**Problem description**
All of the data below must be reproduced word for word, but without its images.

**Records shown**
● ● ●

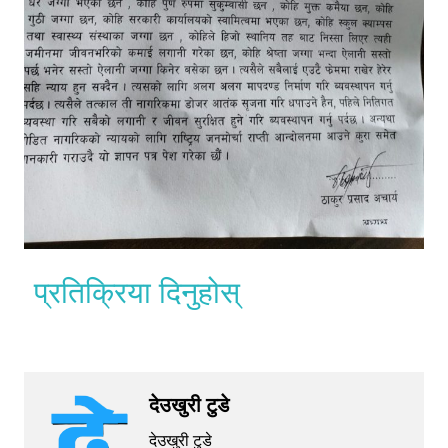
प्रतिक्रिया दिनुहोस्
देउखुरी टुडे
देउखुरी टुडे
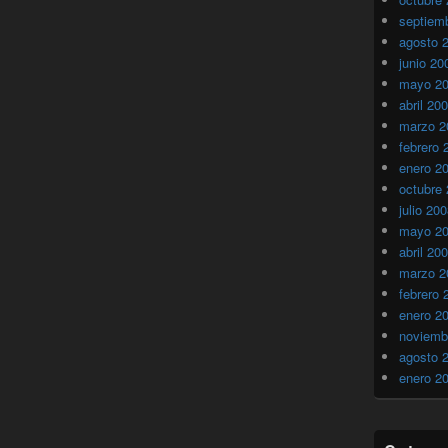
septiem
agosto 
junio 20
mayo 2
abril 20
marzo 2
febrero 
enero 2
octubre
julio 20
mayo 2
abril 20
marzo 2
febrero 
enero 2
noviemb
agosto 
enero 2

● ● ●

**Response to this exercise**
प्रतिक्रिया दिनुहोस्
देउखुरी टुडे
देउखुरी टुडे
septiem
agosto 
junio 20
mayo 2
abril 20
marzo 2
febrero 
enero 2
octubre
julio 20
mayo 2
abril 20
marzo 2
febrero 
enero 2
noviemb
agosto 
enero 2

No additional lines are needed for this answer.